** BEGIN DOCUMENT EXTRACT **

Nearly all Muslim scholars believe in the concept of Imamate, i.e., the successor of the Prophet (saw) that upholds and protects the religion from corruption. The Sunnis generally hold that the first four Imams were the first four Caliphs and do not know who the remainder are. But clearly this is unacceptable, as the Prophet Muhammad (saw) said: “The person who dies and has not known the Imam of his time has died the same as one who died during the Age of Ignorance.” (Sahih Bukhari vol. 5, p. 13; Sahih Muslim vol. 6, p. 21 No. 1849; and others) This hadith clearly indicates that all people in all times, including our time, should know our Imam.
The view that the first caliphs were imams is questionable since God did not appoint the caliphs into their positions. The first caliph was chosen in a small private election that took place while the family of the Prophet (saw) was busy with the Prophet’s burial. Others took power by being appointed by their predecessor. There is no evidence in any Qur’anic verse or hadith that the successors of the Prophet (saw) should be chosen by election or personal appointment. Rather, the evidence is to the contrary that Allah (swt) has chosen and appointed those who would lead mankind, just as He has done throughout history.
“You will never find a change in the practice of Allah.” (35:43)
The Prophet first presented the message of Islam to his near relatives and even at that early date he introduced Ali as “my brother, my successor, and my caliph.” The Prophet again introduced Ali to the people (as successor) on numerous occasions concluding with Ghadeer Khum. The appointment of Ali was therefore no secret.
This is only a very small portion of my study concerning Ali (as) that led me to believe that he was appointed successor of the Prophet (saw) and that obeying him was made compulsory. For one who demands more proof, there are many books dedicated solely to establishing that God did indeed establish Imams or guides on earth including twelve after the death of the Prophet (saw), the first of which was Imam Ali (as).
Among the leaders of Sunni schools and among the Imams of the Ismailis and so on, it is possible to find examples of sin and teachings contradicting the Qur’an. This is to be expected from ordinary men, but not from those appointed by Allah (swt) to uphold the religion. One set of Imams, those twelve followed by the Ja’fari school, are singular in their adherence to Qur’an and lack of sin.
There are reliable hadith (records of the Prophet’s (saw) words and actions) in the Sunni books that the Imams will be twelve in number. Further there are some which name them all, and they are named in accordance with the Ja’fari (Shia) belief. A few of these traditions are quoted here from Peshawar Nights:
(1) Sheikh Sulayman Balkhi Hanafi in his Yanabiu’l-Mawadda,ch.76, reports from Fara’idu’s-Simtain of Hamwaini, who reports from Mujahid, who reports from Ibn Abbas, that a Jew named Na’thal came to the Holy Prophet and asked him questions about Tawhid (Unity of Allah). The Holy Prophet answered his questions and the Jew embraced Islam. Then he said: “O Holy Prophet, every prophet had a wasi (vicegerent). Our Prophet, Moses Bin Imran, made a will for Yusha Bin Nun. Please tell me who is your wasi?” The Holy Prophet said:
“My vicegerent is Ali Bin Abi Talib; after him are Hasan, and Husain and after them are nine Imams, who are the successive descendants of Husain.”

** END DOCUMENT EXTRACT **

**EXERCISE SET**
1 – Please repeat the stretch of the passage on the Imamate from "Among the leaders" through "lack of sin.", switching "Ismailis" to "Zaydis".
2 – According to the passage on the Imamate, how was the first caliph chosen?

** BEGIN DATA EXCERPTS **

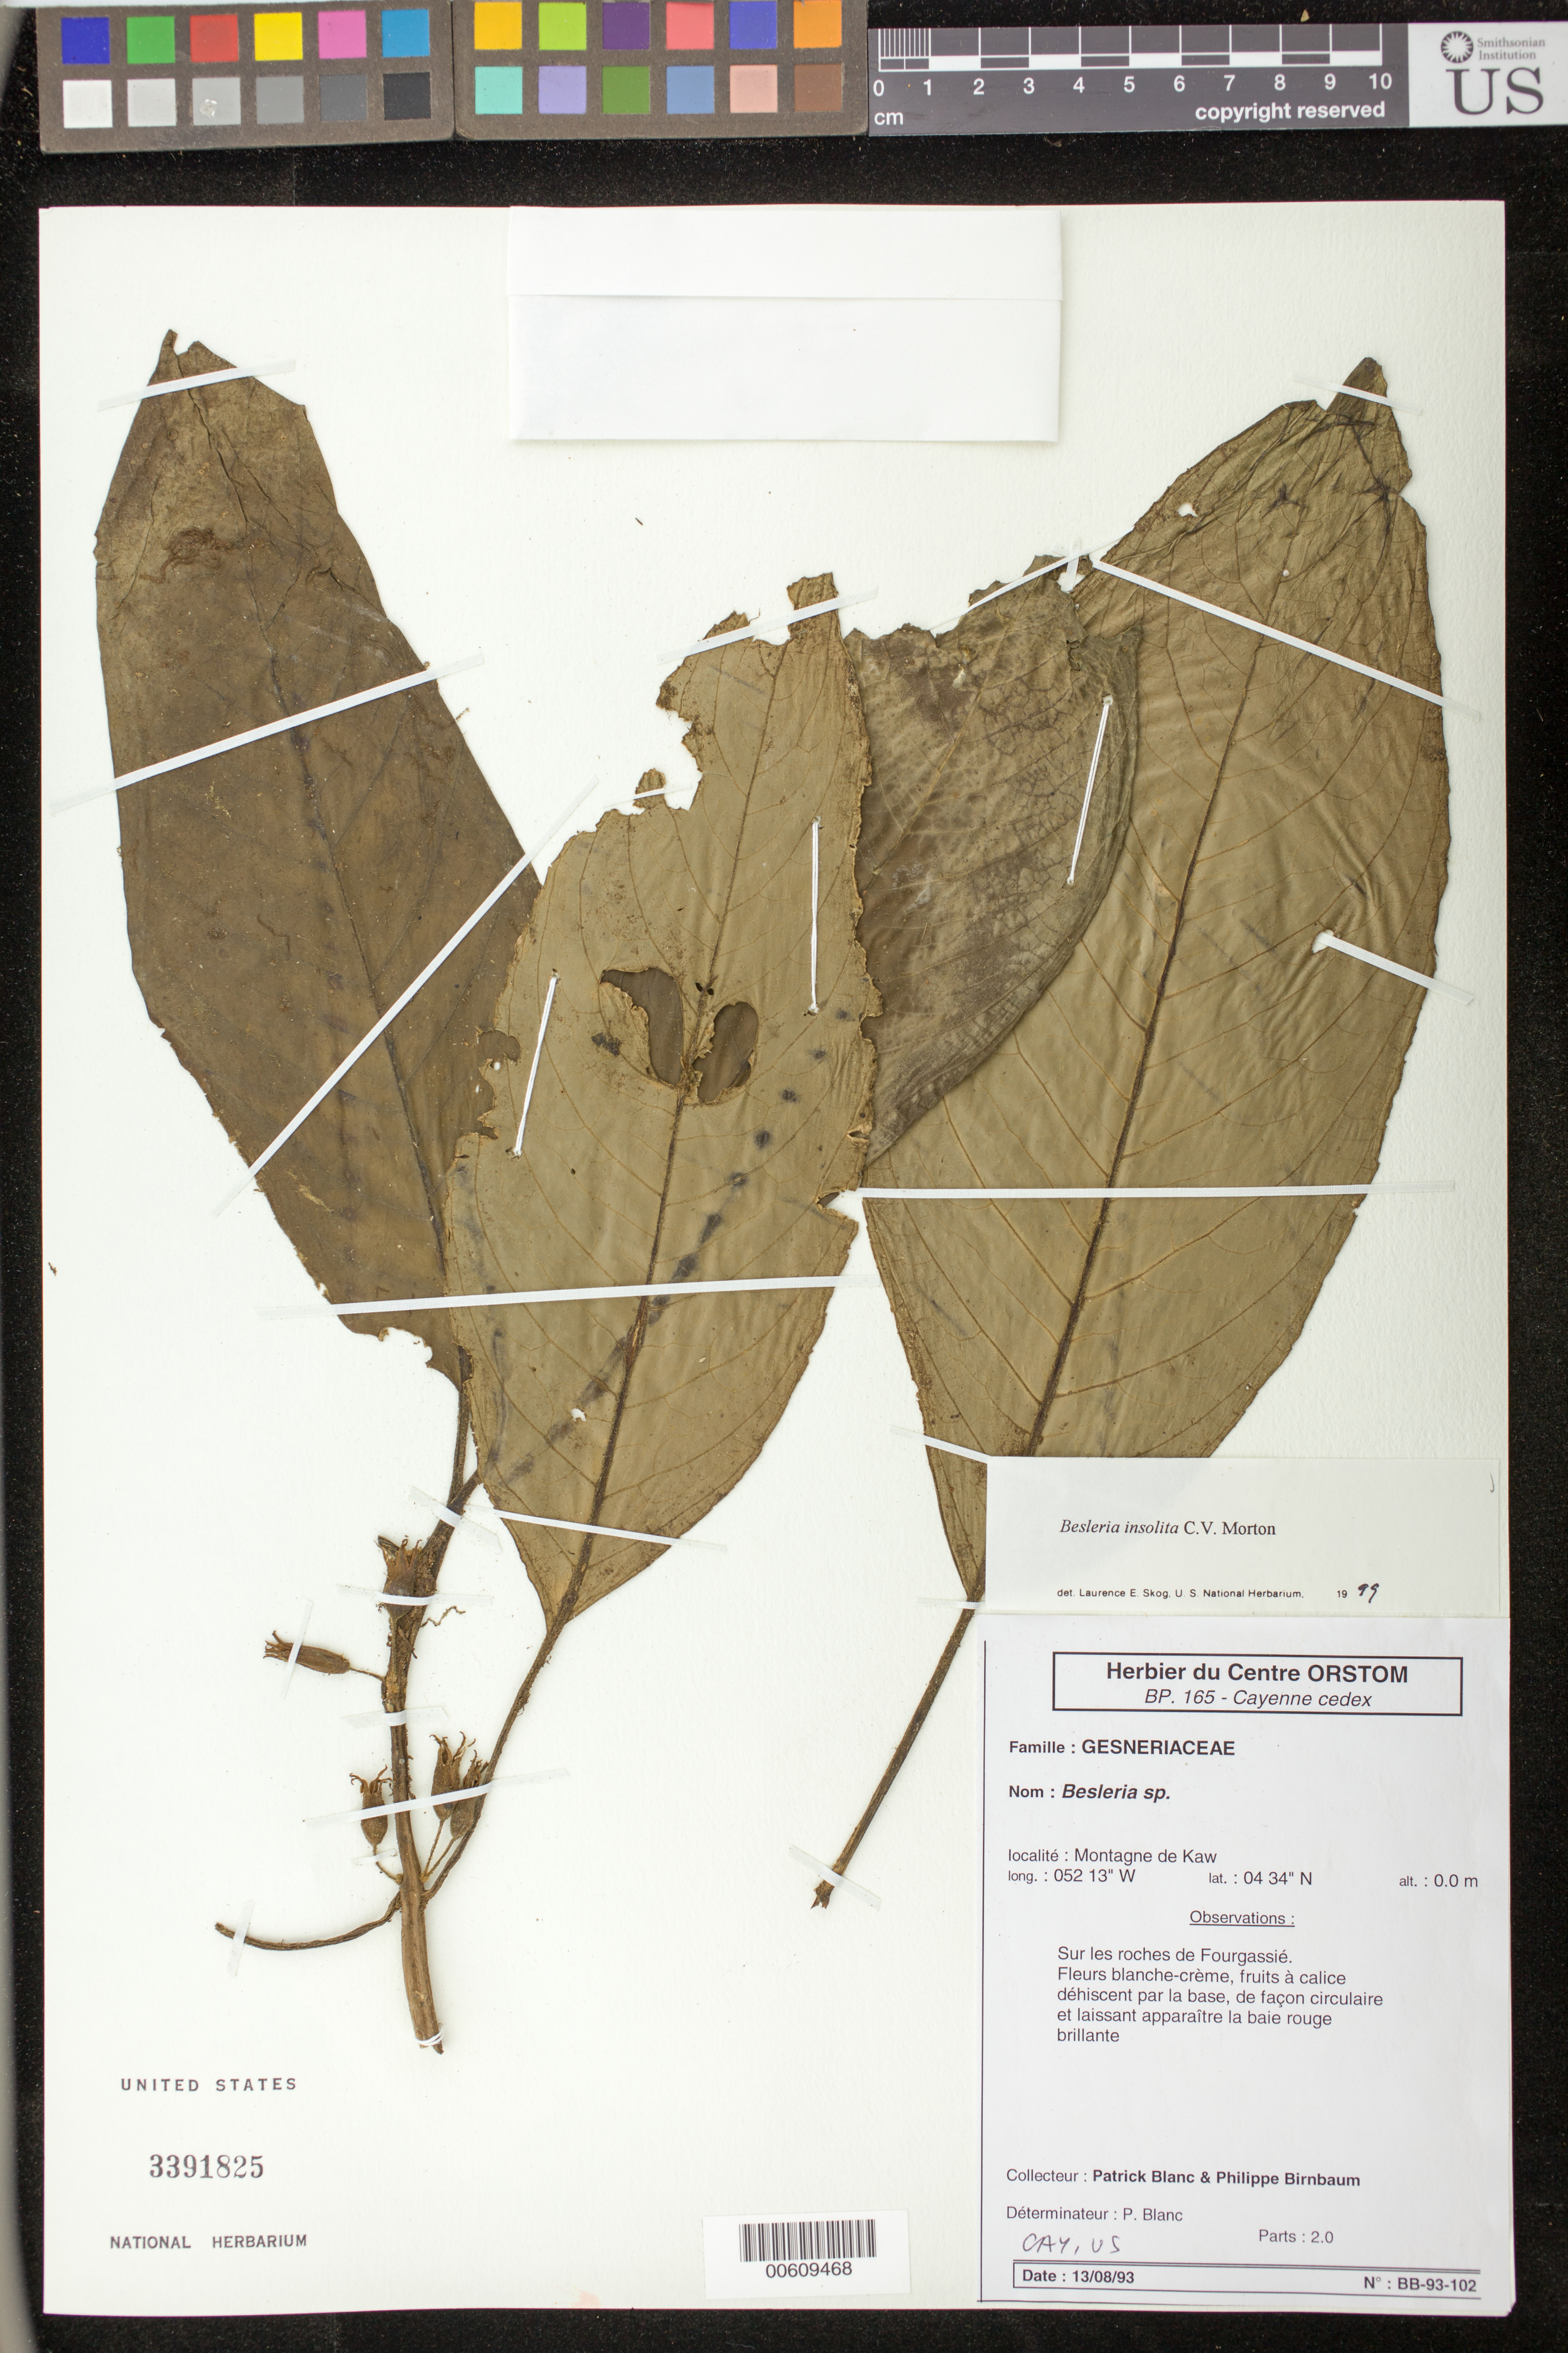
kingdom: Plantae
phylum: Tracheophyta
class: Magnoliopsida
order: Lamiales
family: Gesneriaceae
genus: Besleria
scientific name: Besleria insolita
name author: C.V. Morton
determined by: Skog, Laurence E.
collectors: P. Blanc & P. Birnbaum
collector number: BB-93- 102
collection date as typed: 13 Aug 1993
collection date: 1993-08-13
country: French Guiana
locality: Montagne de Kaw, sur les roches de Fourgassié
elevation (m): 0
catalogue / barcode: US 3391825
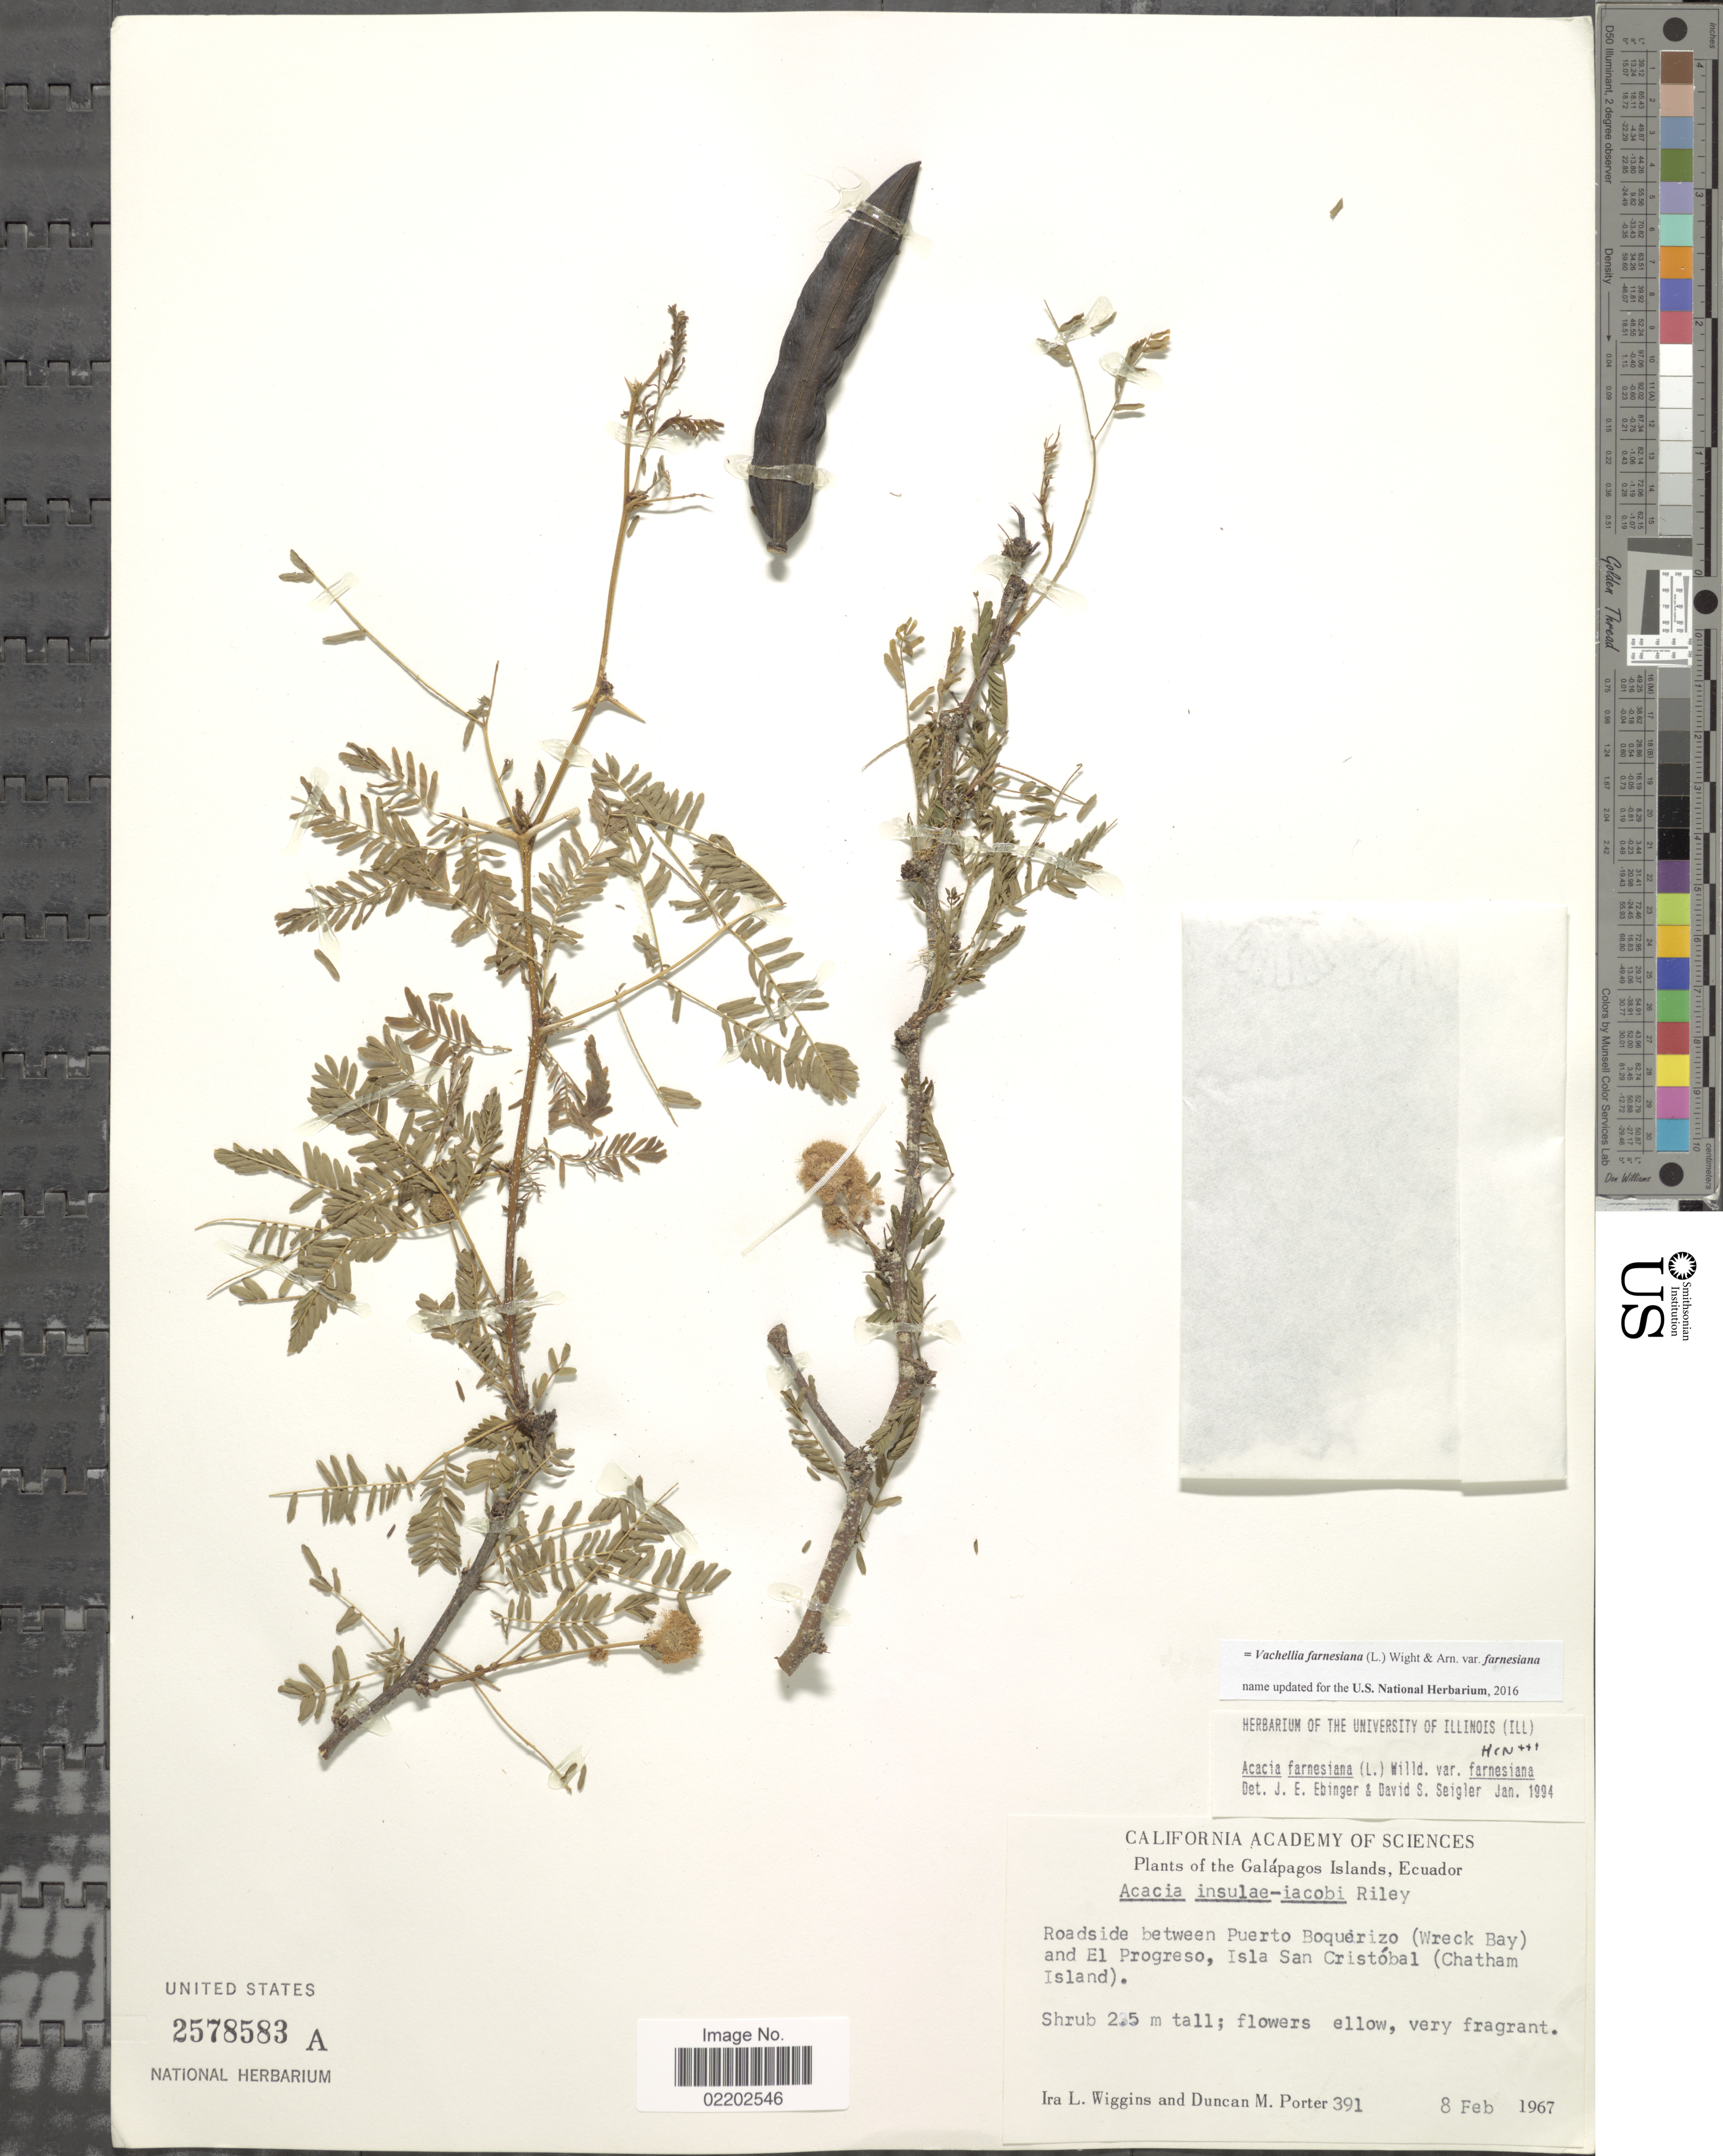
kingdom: Plantae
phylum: Tracheophyta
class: Magnoliopsida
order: Fabales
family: Fabaceae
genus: Vachellia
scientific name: Vachellia farnesiana var. farnesiana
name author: (L.) Wight & Arn.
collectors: I. L. Wiggins & D. Porter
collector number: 391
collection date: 1967-02-08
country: Ecuador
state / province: Colón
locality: Galápos Islands, roadside between Puerto Boquerizo (WreckBay) and El Progreso, Isla San Cristóbal (Chatam Island)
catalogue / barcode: US 2578583A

** END DATA EXCERPTS **

**THE RESULTS**
1 –
Among the leaders of Sunni schools and among the Imams of the Zaydis and so on, it is possible to find examples of sin and teachings contradicting the Qur’an. This is to be expected from ordinary men, but not from those appointed by Allah (swt) to uphold the religion. One set of Imams, those twelve followed by the Ja’fari school, are singular in their adherence to Qur’an and lack of sin.

2 – He was chosen in a small private election held while the Prophet's family was busy with the Prophet's burial.